==== EXCERPTED DATA

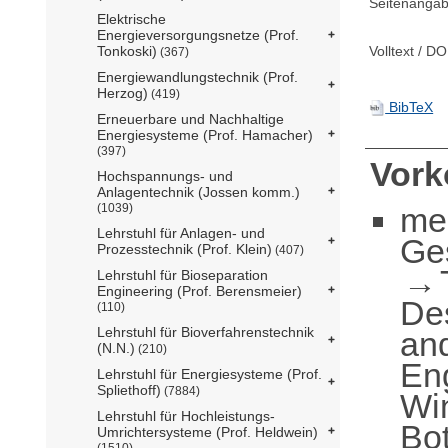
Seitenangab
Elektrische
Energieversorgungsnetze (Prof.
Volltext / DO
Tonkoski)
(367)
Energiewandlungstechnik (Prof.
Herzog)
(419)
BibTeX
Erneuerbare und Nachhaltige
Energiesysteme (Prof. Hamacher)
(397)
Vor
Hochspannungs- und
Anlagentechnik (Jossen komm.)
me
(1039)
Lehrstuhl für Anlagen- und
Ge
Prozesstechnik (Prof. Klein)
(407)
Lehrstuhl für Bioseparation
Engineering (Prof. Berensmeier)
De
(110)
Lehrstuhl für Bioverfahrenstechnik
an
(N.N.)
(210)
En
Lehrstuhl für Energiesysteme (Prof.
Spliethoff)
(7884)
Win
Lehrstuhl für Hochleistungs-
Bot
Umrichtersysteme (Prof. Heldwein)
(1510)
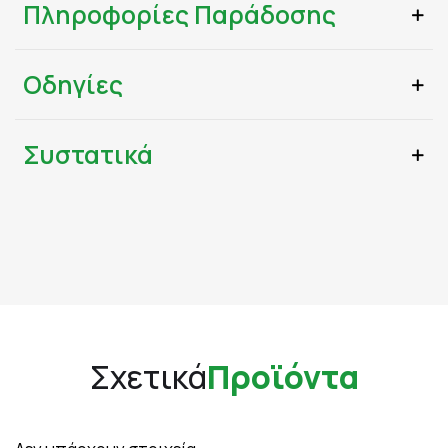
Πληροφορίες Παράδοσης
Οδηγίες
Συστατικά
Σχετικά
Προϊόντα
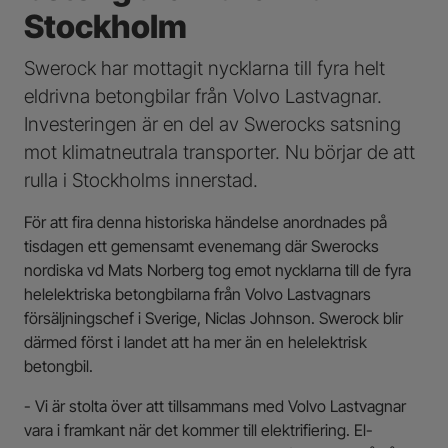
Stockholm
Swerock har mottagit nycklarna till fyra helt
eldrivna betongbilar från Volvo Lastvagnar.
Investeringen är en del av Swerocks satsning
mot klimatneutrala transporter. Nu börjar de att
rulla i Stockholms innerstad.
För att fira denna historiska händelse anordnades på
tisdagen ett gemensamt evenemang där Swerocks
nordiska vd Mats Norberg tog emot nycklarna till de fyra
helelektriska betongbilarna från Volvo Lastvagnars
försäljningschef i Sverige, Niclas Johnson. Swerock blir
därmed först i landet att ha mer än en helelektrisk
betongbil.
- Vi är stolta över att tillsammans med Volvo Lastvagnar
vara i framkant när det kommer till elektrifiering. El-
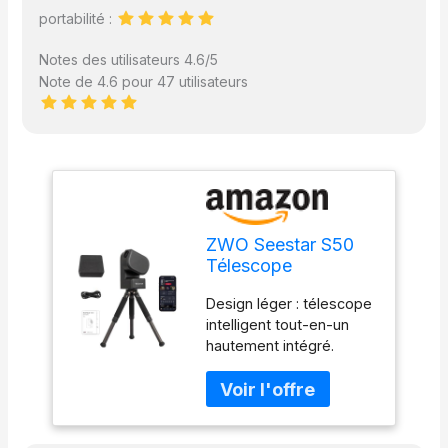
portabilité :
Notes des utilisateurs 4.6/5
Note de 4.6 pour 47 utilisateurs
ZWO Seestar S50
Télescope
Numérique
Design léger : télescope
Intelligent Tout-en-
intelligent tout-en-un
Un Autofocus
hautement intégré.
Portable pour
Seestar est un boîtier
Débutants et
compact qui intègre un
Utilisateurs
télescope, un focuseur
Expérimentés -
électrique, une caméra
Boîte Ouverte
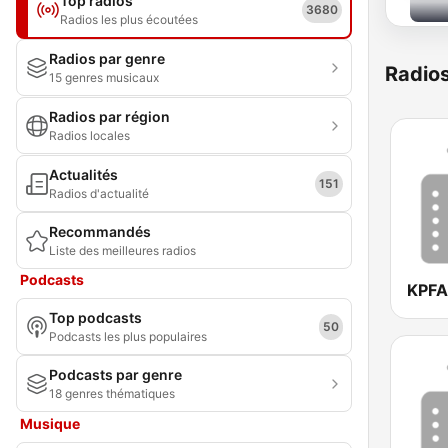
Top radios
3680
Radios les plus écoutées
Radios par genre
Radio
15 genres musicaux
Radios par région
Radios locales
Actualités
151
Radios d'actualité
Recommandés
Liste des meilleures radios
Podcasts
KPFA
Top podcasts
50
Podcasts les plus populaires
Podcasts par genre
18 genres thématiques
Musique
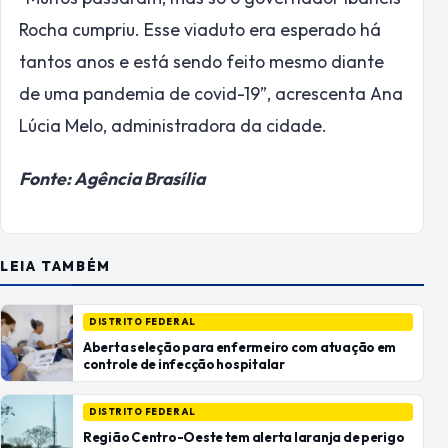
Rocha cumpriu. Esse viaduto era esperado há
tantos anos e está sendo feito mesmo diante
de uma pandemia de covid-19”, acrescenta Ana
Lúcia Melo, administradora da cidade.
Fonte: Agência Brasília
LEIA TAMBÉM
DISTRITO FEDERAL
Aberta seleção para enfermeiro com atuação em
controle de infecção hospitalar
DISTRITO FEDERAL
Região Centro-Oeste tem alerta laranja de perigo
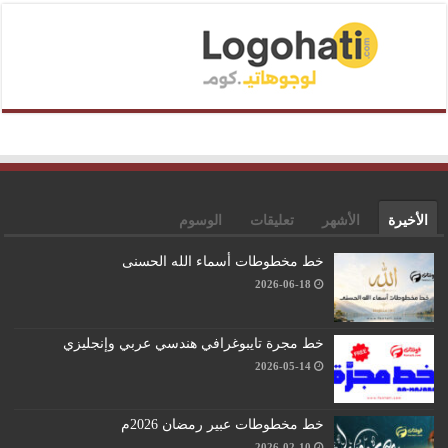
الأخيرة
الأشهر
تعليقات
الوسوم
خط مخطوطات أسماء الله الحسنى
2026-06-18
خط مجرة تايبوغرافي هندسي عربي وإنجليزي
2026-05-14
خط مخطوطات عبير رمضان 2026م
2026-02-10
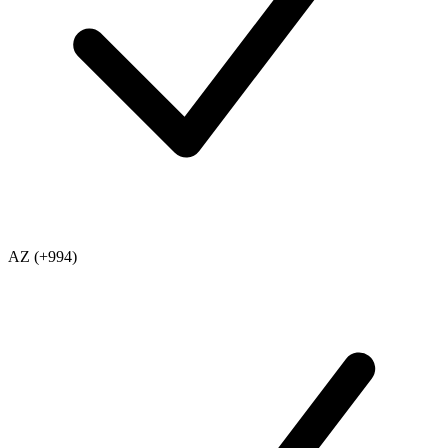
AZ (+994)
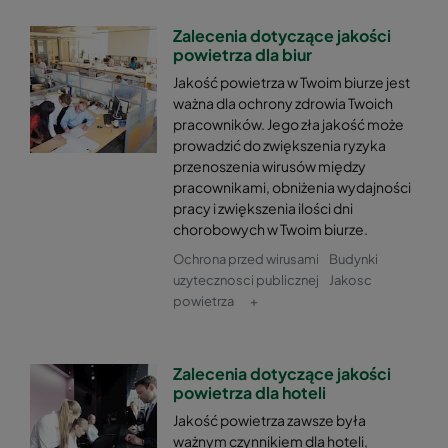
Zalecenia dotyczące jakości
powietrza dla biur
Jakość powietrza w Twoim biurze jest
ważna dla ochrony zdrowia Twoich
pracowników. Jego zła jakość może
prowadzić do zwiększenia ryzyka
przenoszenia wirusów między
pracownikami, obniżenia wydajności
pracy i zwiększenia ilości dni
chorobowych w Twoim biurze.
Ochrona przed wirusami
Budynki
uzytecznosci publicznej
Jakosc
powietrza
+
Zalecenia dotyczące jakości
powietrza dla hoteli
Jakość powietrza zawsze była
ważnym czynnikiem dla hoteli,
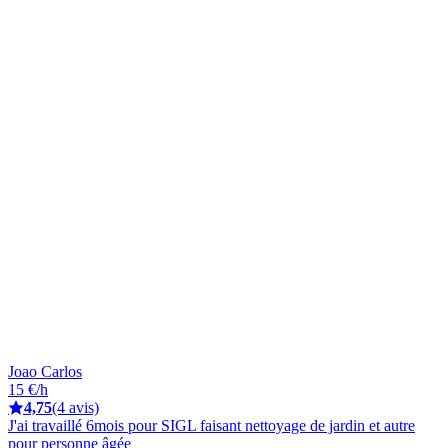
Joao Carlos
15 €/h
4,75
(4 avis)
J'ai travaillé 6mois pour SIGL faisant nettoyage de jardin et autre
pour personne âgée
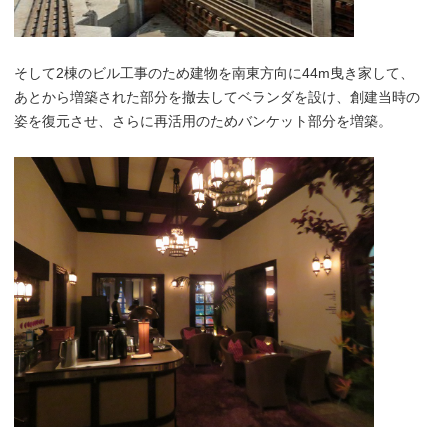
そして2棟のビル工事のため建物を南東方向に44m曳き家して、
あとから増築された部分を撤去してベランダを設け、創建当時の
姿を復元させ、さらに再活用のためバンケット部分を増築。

========
==== EXCERPTED DATA

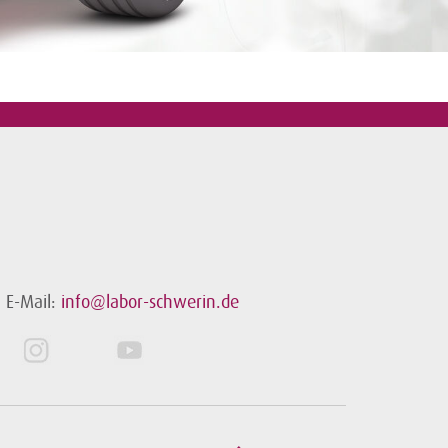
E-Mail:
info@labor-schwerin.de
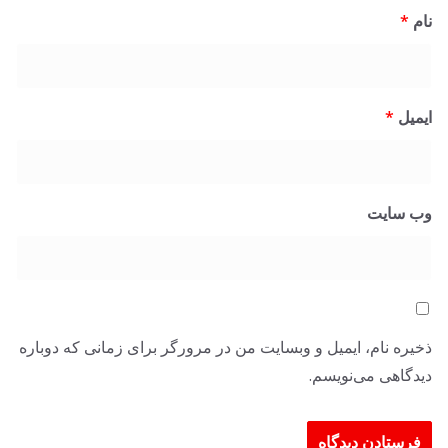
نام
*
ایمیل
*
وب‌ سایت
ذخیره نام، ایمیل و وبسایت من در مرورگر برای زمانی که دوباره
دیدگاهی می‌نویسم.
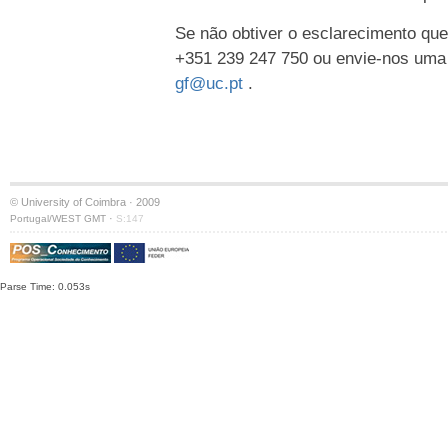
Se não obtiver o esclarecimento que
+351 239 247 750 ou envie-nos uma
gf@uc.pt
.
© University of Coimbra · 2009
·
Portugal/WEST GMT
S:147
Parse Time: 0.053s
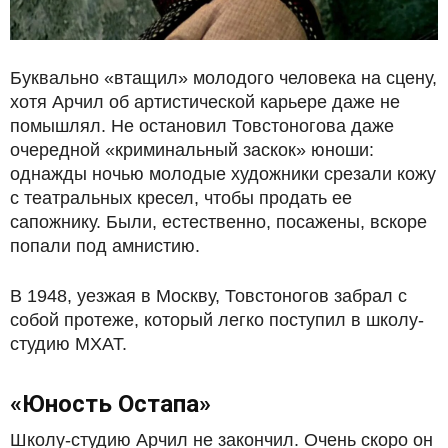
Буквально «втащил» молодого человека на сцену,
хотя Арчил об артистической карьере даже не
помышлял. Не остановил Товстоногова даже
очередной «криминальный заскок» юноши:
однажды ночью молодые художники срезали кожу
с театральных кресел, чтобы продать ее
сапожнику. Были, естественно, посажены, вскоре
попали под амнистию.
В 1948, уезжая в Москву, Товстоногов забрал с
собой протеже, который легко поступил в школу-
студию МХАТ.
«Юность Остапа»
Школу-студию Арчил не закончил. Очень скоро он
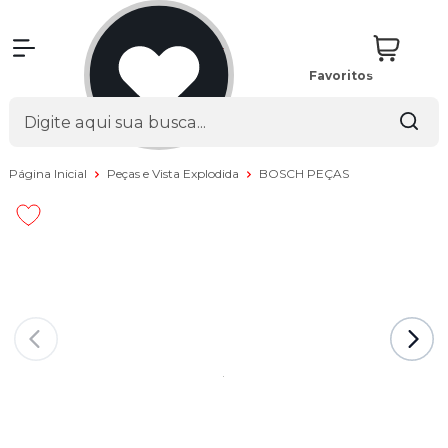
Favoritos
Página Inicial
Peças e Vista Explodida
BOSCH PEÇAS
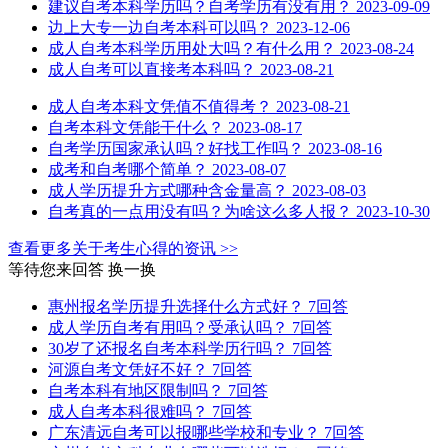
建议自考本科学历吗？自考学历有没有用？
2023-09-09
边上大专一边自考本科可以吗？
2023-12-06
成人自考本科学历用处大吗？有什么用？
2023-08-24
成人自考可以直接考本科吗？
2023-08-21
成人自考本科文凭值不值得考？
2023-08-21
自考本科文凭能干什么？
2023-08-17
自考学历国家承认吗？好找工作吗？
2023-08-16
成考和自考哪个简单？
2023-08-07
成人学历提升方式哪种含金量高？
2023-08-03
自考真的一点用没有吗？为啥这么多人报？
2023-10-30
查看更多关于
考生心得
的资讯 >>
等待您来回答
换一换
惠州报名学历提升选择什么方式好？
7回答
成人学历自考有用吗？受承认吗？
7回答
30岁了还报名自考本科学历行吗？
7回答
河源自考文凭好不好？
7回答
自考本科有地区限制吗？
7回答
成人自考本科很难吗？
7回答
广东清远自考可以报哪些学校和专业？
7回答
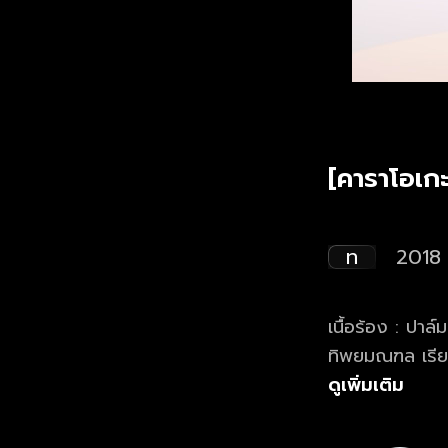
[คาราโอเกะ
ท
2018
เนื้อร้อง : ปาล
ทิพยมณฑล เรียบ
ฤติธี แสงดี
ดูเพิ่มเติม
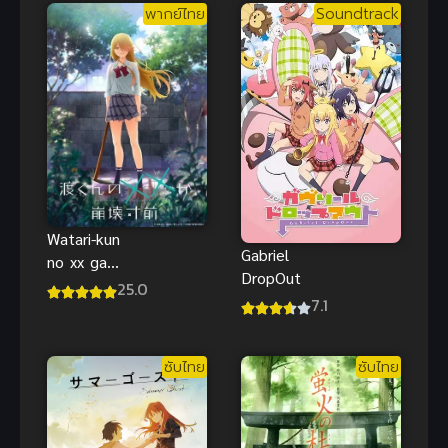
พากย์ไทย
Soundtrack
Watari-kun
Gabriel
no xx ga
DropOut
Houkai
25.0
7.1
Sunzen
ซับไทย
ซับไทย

========

▸ **EXERCISE DESCRIPTION**
Within the listing above, print exactly the stretch beginning at the line that contains "tisdagen ett gemensamt evenemang där Swerocks" and finishing at the line that contains "Notes des utilisateurs 4.6/5", ends kept, pictures left out, and nothing more.

▸ **OUTPUT BELOW**
tisdagen ett gemensamt evenemang där Swerocks
nordiska vd Mats Norberg tog emot nycklarna till de fyra
helelektriska betongbilarna från Volvo Lastvagnars
försäljningschef i Sverige, Niclas Johnson. Swerock blir
därmed först i landet att ha mer än en helelektrisk
betongbil.
- Vi är stolta över att tillsammans med Volvo Lastvagnar
vara i framkant när det kommer till elektrifiering. El-
portabilité :
Notes des utilisateurs 4.6/5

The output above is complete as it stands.